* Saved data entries

◆ ◆ ◆ ◆ ◆ ◆ ◆

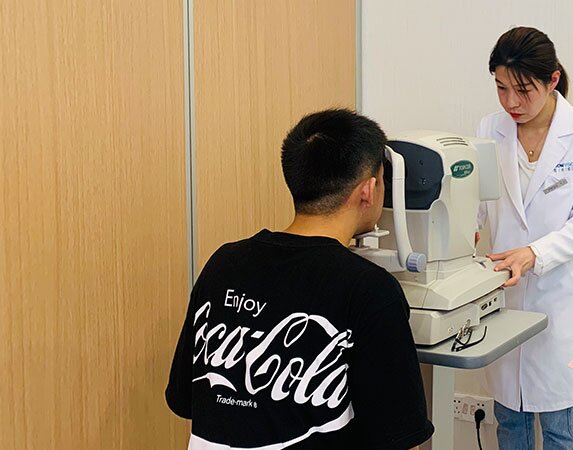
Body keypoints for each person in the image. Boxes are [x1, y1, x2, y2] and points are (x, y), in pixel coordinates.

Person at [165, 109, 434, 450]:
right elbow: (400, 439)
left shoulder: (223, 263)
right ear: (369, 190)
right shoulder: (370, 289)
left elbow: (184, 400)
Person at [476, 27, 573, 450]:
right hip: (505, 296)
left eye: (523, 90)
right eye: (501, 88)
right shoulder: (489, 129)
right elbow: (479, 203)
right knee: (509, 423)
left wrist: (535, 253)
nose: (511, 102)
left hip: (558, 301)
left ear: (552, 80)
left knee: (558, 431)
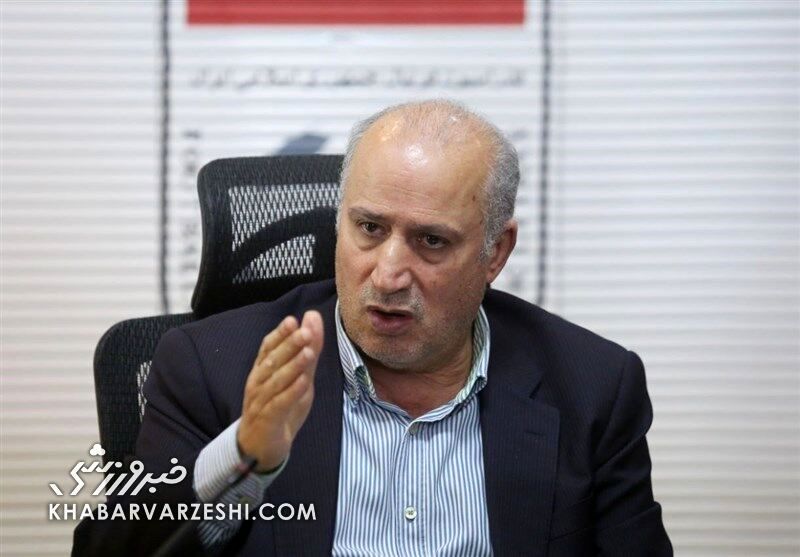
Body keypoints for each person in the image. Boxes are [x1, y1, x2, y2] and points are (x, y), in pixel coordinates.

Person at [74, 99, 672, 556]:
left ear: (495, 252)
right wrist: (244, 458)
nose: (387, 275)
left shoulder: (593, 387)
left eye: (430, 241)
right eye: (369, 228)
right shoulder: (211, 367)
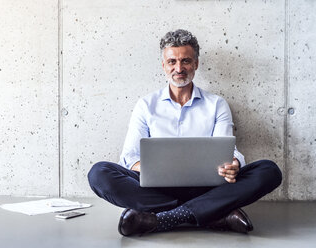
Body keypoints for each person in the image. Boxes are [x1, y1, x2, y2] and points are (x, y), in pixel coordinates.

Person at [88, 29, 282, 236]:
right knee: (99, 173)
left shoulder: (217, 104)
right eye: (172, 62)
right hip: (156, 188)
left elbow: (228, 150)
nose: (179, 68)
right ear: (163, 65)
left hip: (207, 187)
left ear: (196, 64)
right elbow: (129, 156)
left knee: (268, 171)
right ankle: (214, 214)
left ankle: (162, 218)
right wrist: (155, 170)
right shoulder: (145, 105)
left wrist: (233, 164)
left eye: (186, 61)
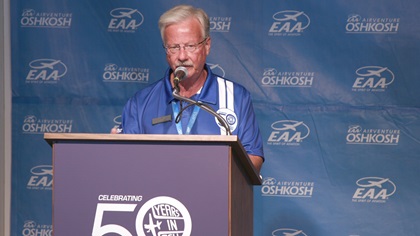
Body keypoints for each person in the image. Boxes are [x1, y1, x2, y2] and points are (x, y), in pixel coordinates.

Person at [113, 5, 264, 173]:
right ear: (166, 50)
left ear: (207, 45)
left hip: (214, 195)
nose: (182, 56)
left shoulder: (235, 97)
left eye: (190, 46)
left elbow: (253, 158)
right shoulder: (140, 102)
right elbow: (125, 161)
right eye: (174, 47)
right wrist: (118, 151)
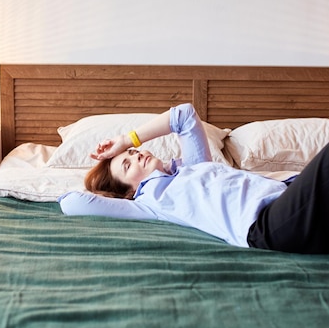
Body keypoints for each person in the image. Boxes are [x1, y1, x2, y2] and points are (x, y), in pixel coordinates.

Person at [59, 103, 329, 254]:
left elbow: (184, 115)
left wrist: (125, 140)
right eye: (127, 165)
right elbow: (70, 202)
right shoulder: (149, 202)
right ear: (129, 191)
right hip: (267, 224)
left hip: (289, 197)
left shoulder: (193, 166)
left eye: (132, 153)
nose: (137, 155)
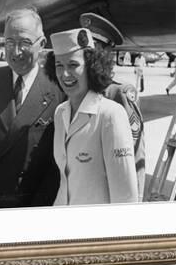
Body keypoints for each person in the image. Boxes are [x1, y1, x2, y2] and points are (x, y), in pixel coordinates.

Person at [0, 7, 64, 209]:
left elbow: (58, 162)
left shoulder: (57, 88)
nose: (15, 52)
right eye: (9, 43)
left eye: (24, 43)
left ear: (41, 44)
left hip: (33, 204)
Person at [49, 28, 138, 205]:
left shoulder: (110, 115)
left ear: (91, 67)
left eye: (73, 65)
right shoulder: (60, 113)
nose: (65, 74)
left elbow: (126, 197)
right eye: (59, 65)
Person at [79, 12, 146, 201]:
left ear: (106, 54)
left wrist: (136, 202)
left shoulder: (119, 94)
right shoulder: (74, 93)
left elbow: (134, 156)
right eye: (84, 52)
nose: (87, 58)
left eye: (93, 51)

◆ ◆ ◆ ◆ ◆ ◆ ◆

* What you are asked to do
The response should consist of the entries above, given again exactly and free of pictures.

* Response to this task
Body keypoints for each person in the image. Boxes are [x1, y1, x2, y2] and points are (x, y), in pixel coordinates.

Person at [165, 109, 434, 450]:
right elbow: (400, 439)
left shoulder: (223, 263)
right ear: (369, 190)
right shoulder: (370, 289)
left elbow: (184, 400)
Person at [476, 27, 573, 450]:
right hip: (505, 296)
left eye: (523, 90)
right eye: (501, 88)
right shoulder: (489, 129)
right elbow: (479, 203)
right knee: (509, 423)
left wrist: (535, 253)
nose: (511, 102)
left hip: (558, 301)
left ear: (552, 80)
left knee: (558, 431)
Body keypoints for each person in the image. Boxes are [x1, y1, x2, y2] and points are (x, y), in pixel coordinates.

Person at [74, 99, 672, 556]:
left ear: (495, 252)
right wrist: (244, 458)
nose: (387, 275)
left shoulder: (593, 387)
left eye: (430, 241)
right eye: (369, 228)
right shoulder: (211, 367)
Body keypoints for each person in the image. Boxes are [x1, y1, x2, y2] and points are (x, y), in pixel coordinates.

Person at [88, 29, 282, 236]:
right knee: (99, 173)
left shoulder: (217, 104)
right eye: (172, 62)
right hip: (156, 188)
left elbow: (228, 150)
nose: (179, 68)
right ear: (163, 65)
left hip: (207, 187)
left ear: (196, 64)
right elbow: (129, 156)
left knee: (268, 171)
right ankle: (214, 214)
left ankle: (162, 218)
right wrist: (155, 170)
right shoulder: (145, 105)
left wrist: (233, 164)
left eye: (186, 61)
Body keypoints for each person in the image. Boxes are [x1, y1, x2, y2] and points are (x, y), in pixel coordinates.

Person at [113, 5, 264, 173]:
right ear: (166, 50)
left ear: (207, 45)
left hip: (214, 195)
nose: (182, 56)
left shoulder: (235, 97)
left eye: (190, 46)
left elbow: (253, 158)
right shoulder: (140, 102)
right elbow: (125, 161)
right eye: (174, 47)
right wrist: (118, 151)
Body keypoints for each person in the image. Boxes are [x1, y1, x2, y2] and points are (x, y), in pixel coordinates.

Person at [59, 103, 329, 254]:
left elbow: (184, 115)
left wrist: (125, 140)
right eye: (127, 165)
right elbow: (70, 202)
right shoulder: (149, 202)
right ear: (129, 191)
right hip: (267, 224)
left hip: (289, 197)
left shoulder: (193, 166)
left eye: (132, 153)
nose: (137, 155)
Body keypoints for each person in the image. Boxes are [x1, y1, x2, y2] and points are (x, y), in pixel coordinates.

Person at [0, 7, 64, 209]:
left elbow: (58, 162)
left shoulder: (57, 88)
nose: (15, 52)
right eye: (9, 43)
left eye: (24, 43)
left ear: (41, 44)
left hip: (33, 204)
Person at [49, 28, 138, 205]:
left shoulder: (110, 115)
left ear: (91, 67)
left eye: (73, 65)
right shoulder: (60, 113)
nose: (65, 74)
left elbow: (126, 197)
right eye: (59, 65)
Person at [79, 12, 146, 201]:
left ear: (106, 54)
left wrist: (136, 202)
left shoulder: (119, 94)
right shoulder: (74, 93)
left elbow: (134, 156)
right eye: (84, 52)
nose: (87, 58)
left eye: (93, 51)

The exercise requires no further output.